How Can i protect my pet?
For most people, a pet becomes a member of the family. Many people ask us if their pet should be considered during a person’s overall estate planning process. It is critically important that you ensure that your pet is fully protected throughout the remainder of its life. Of course, it must be noted that the law does not consider a pet a member of the family; the law considers a pet a form of property. Fortunately, there are still estate planning tools available that can help you leave assets specifically for the protection of your pet.
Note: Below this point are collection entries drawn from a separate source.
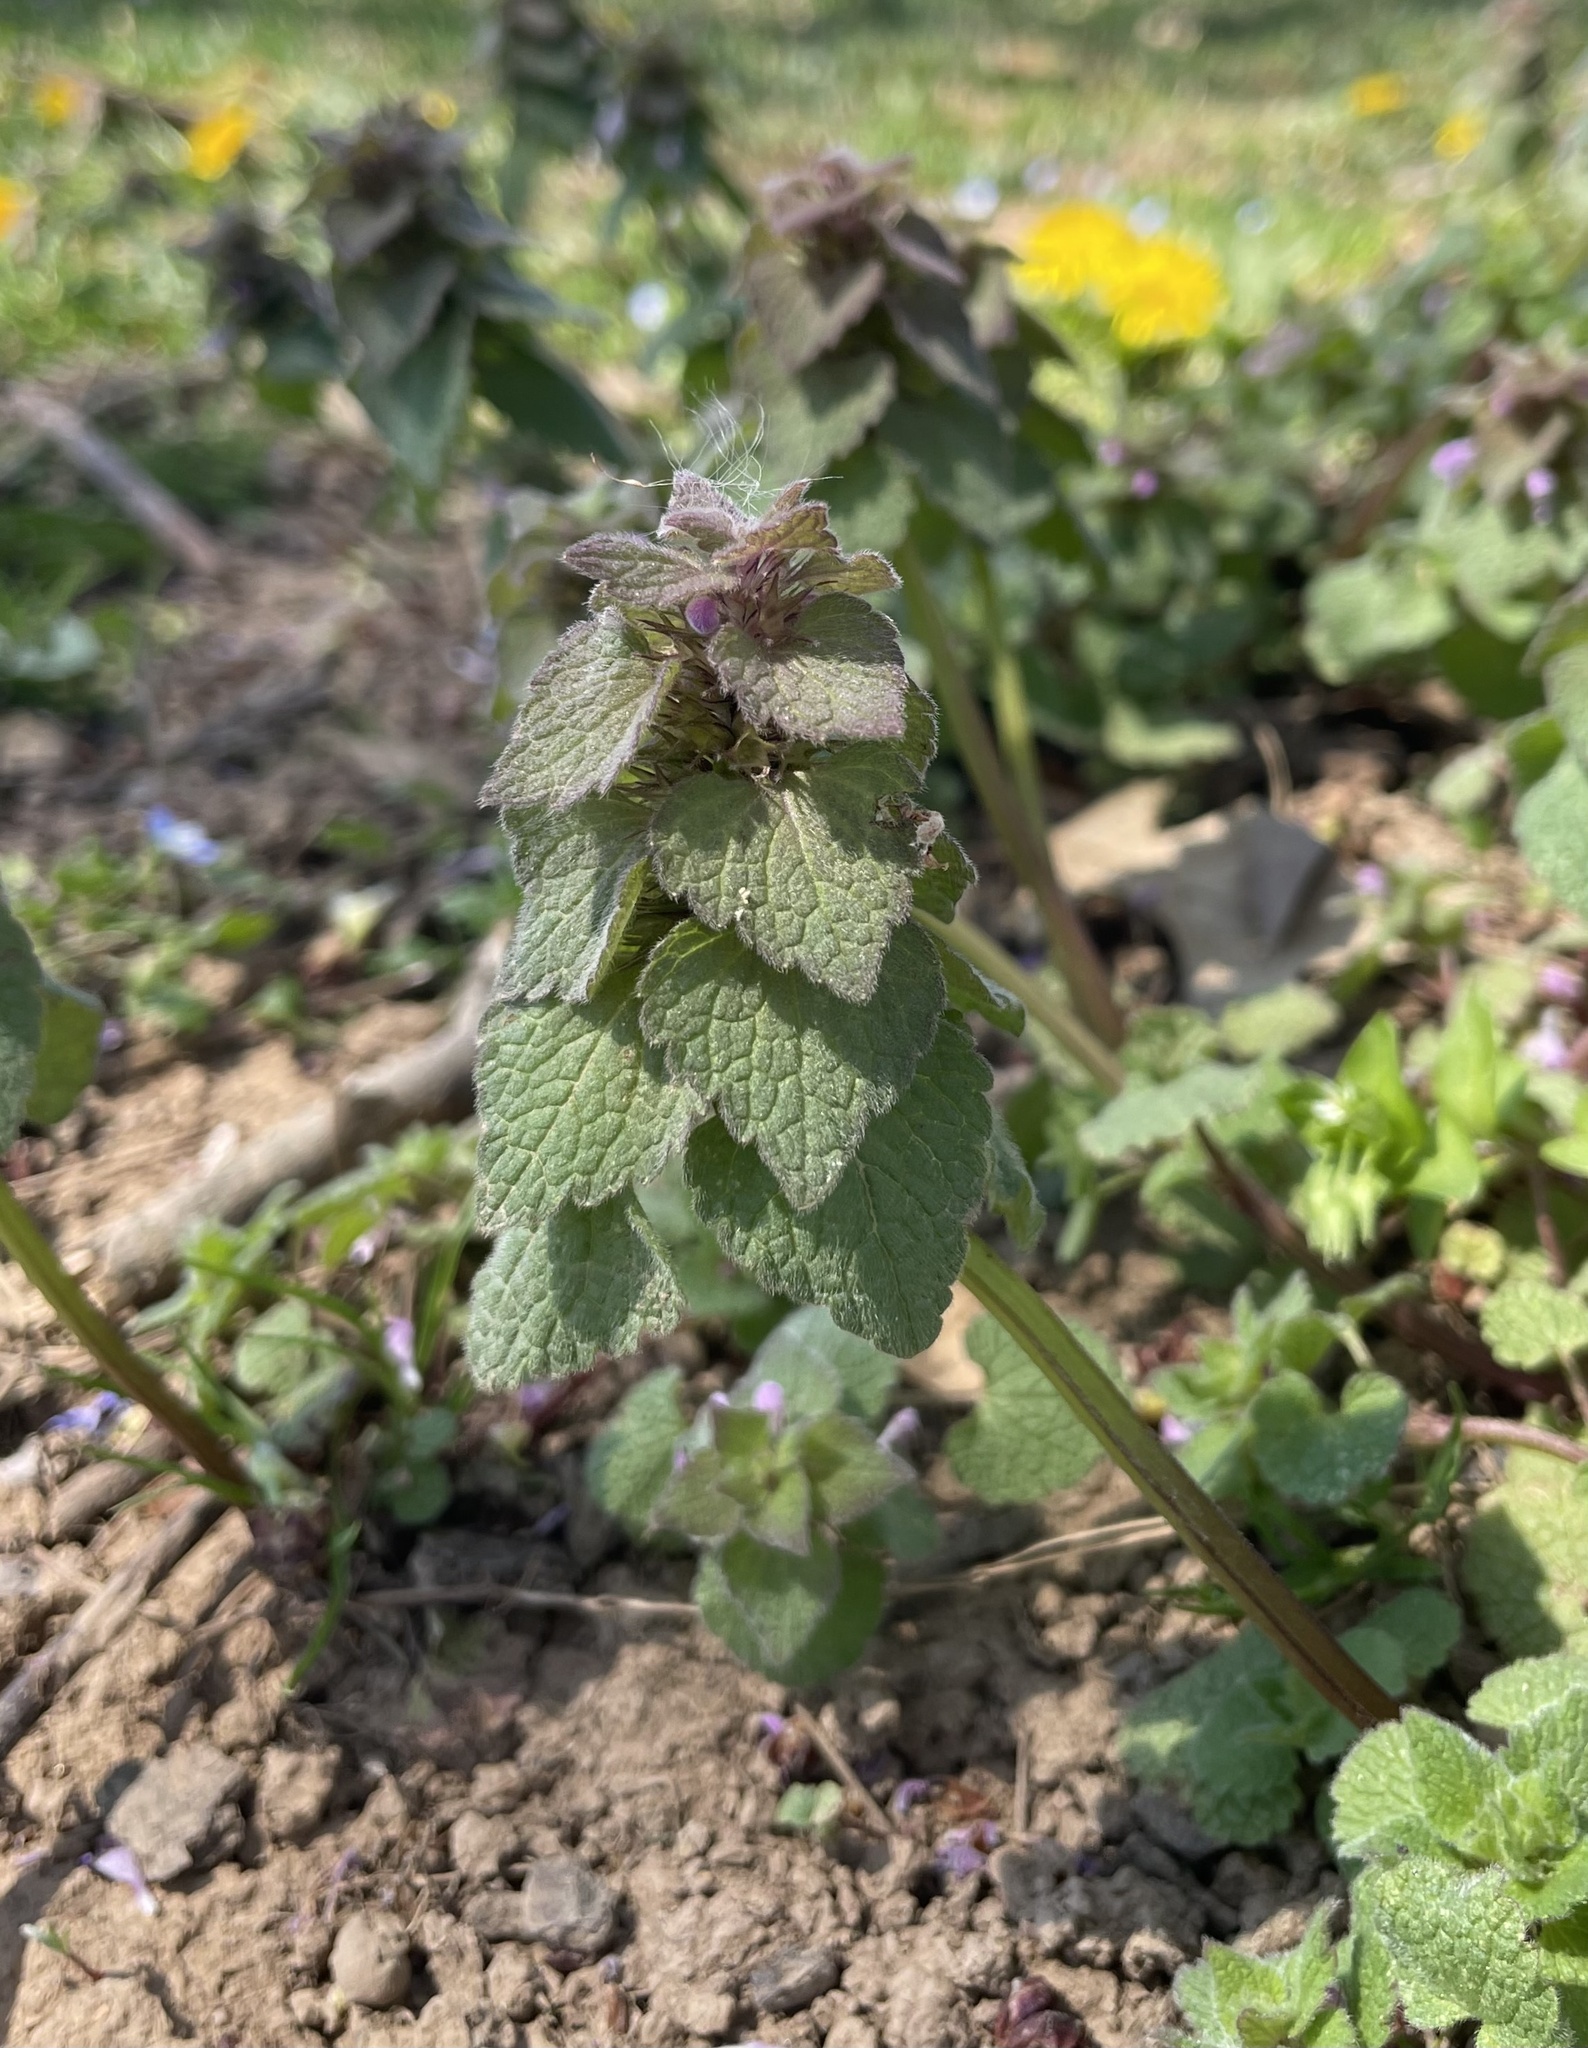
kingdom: Plantae
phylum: Tracheophyta
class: Magnoliopsida
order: Lamiales
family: Lamiaceae
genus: Lamium
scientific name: Lamium purpureum
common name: Red dead-nettle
What You Need to Know About Pets and Your Will
You should not make your pet a beneficiary in your will. Obviously, since your pet cannot actually take possession of any assets, those assets will simply be passed on to another beneficiary. Still, in some cases, you can use your will to provide protection for your pet. For example, if you have full faith and confidence that your sister would be willing and able to care for your pet, you can leave the possession of your pet to her through your will. Additionally, you can also leave her funds to care for the pet. However, if you transfer those funds through your will, you will not retain much control over how the funds are spent. The good news is that you have another estate planning options available. You can establish a pet trust for your animal.
Setting Up a Pet Trust
Many jurisdictions have statutes that allow people to set up a pet trust. For example, you can set up a pet trust in Virginia and in the District of Columbia. A pet trust offers some major advantages over simply handing your pet and some money over to another party through your will. First and foremost, a pet trust goes into effect immediately after you become incapacitated. This is important because sometimes it can take awhile for a will to be executed. Since a pet trust goes into effect right away, your pet would be protected in the event that a protracted legal dispute arises. Additionally, a pet trust allows you to leave money for the care of a pet while also retaining control over those funds. More specifically, you will be able to control how those funds are distributed and used. Finally, a pet trust will last for the remainder of your pet’s life. If there is any money left over at the end, you can choose what will happen to it.